··· Study material ···

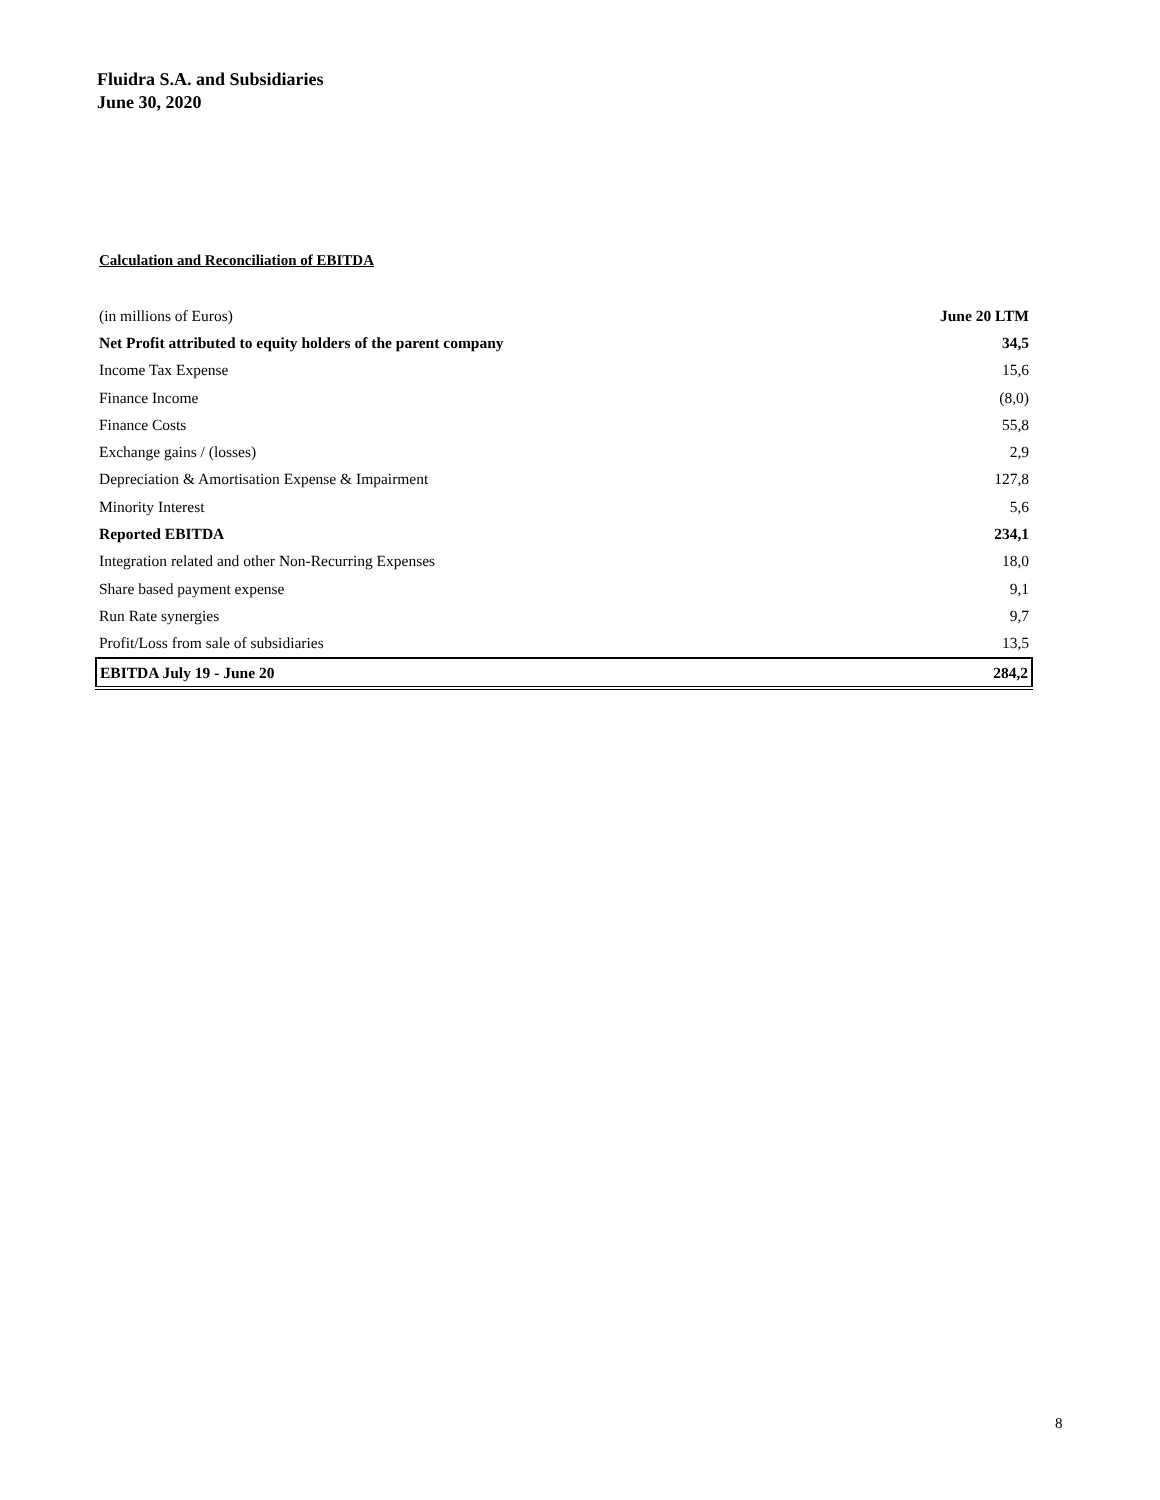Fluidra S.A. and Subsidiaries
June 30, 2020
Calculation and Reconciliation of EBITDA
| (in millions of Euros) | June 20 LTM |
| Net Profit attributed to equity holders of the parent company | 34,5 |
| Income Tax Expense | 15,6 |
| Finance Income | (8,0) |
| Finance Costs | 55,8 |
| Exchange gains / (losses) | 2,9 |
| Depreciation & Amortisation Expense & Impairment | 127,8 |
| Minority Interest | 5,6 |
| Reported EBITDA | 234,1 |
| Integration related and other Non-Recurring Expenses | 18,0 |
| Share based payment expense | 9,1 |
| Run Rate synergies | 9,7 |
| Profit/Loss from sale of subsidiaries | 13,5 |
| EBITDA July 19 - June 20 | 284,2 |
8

···

▸ Work instructions:
Should there be pictures in the data, leave them out and return the rest exactly.

▸ Task result:
Fluidra S.A. and Subsidiaries
June 30, 2020
Calculation and Reconciliation of EBITDA
| (in millions of Euros) | June 20 LTM |
| Net Profit attributed to equity holders of the parent company | 34,5 |
| Income Tax Expense | 15,6 |
| Finance Income | (8,0) |
| Finance Costs | 55,8 |
| Exchange gains / (losses) | 2,9 |
| Depreciation & Amortisation Expense & Impairment | 127,8 |
| Minority Interest | 5,6 |
| Reported EBITDA | 234,1 |
| Integration related and other Non-Recurring Expenses | 18,0 |
| Share based payment expense | 9,1 |
| Run Rate synergies | 9,7 |
| Profit/Loss from sale of subsidiaries | 13,5 |
| EBITDA July 19 - June 20 | 284,2 |
8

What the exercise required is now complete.